I have been silent for too long.
I am ready to come out with the truth.
I am not a Beyonce fan.
I've read the Buzzfeed articles. I've watched the Video Music Awards. I've Urban-Dictionary-ed "surfbort." And, despite my extended research into the various phases of Beyonce's musical career, I honestly don't relate to her work. I find her music over-played, boring and unimaginative. And I can't lie about it anymore.
But with this open confession to the world, I realize I have probably lost at least half of my friend base, including my fellow Chronicle editors. Just last night I experienced the immediate prejudice that comes with expressing this sentiment. As my coworkers watched the entirety of Beyonce's 16-minute VMA performance, I rebelled.
"Turn it off," I yelled, in what probably could have been a more polite manner to get my point across more effectively.
Of course, this outburst was immediately met with an angry "What! You don't like Beyonce?! Get out!"
As you can see, the Beygency—an anonymous group intended to convert Beyonce haters everywhere and impersonated by Saturday Night Live that I am sure also exists in real life—is clearly alive and well in The Chronicle office.
But whether I like Beyonce or not is a moot point. We all have personal tastes in art forms, and mine happen not to gravitate to someone who "wakes up like this—flawless." But yours might, and that shouldn't stop us from being friends.
Here's where the problems begin. We need to facilitate an environment of openness towards opposing opinions. It's easy to start small—Beyonce is only a small part of the problem. But too often we are afraid to engage in arguments, afraid to be proven wrong. It is easy to pick a majority opinion—be it sometimes the ethically right one and sometimes not—and silence others, ones that are "wrong" in the eyes of most. But not wrong in the eyes of all.
The truth is, opposing opinions don't die with silence. In some ways, they breed. Talking about our opinions enables us to understand why they are wrong. But repressing everything we are told not to feel only develops a very real fear of breaking from the status quo. And breaking from the status quo is not always a bad thing.
What I fear is that this desire to conform stops fruitful ethical discussion. We are so scared of how someone might react to a possibly controversial statement that we hold our opinions in altogether. The questioning of ideas is what makes an intellectual environment so important. Every interaction is an opportunity for you to understand yourself better and opinions are not hard, steadfast rules.
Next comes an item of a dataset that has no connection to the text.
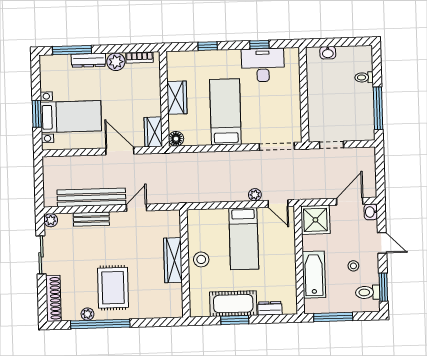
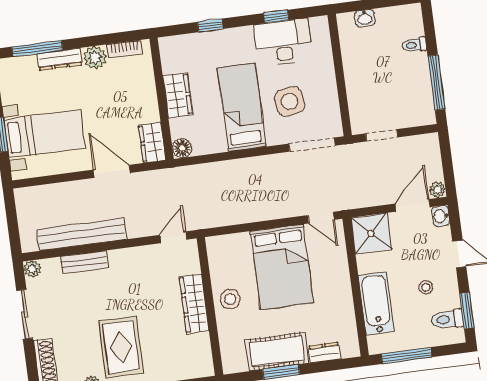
side table: (263, 111) -> (290, 101), added
plant: (255, 195) -> (437, 190), moved
door: (136, 208) -> (173, 237), moved
bed: (244, 239) -> (282, 267), width x1.50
They can be changed.
The scary thing about opinions, however, is that they closely toe the line into impersonating certainties. Universities from all over the country know this phenomenon well—a young, confident student spouts their opinion as if it is a fact. Opinions at their root are emotions. They are based on each of our unique combinations of life experiences. To treat them as facts is to misunderstand their entire origin.
Once people acknowledge the personal nature of their opinions, they then need to respect the personal roots of others'. If we are going to hold educated arguments, respect needs to be brought to the conversation, as well as a willingness to broaden one's perspective. An argument between two parties unwilling to budge is not productive to anyone and could be needlessly offensive, and understandably so.
So here's what I propose. Next time I express a negative opinion about Beyonce, I won't be met with a gasping "How could you?" and automatic disgust. Instead the people around me will actually ask why I don't like Beyonce. Perhaps I will ask back—what do you like about her? And maybe, by the end of the conversation, one of us will change our opinion.
Or maybe we won't.
Elizabeth Djinis is the Editorial Pages Editor.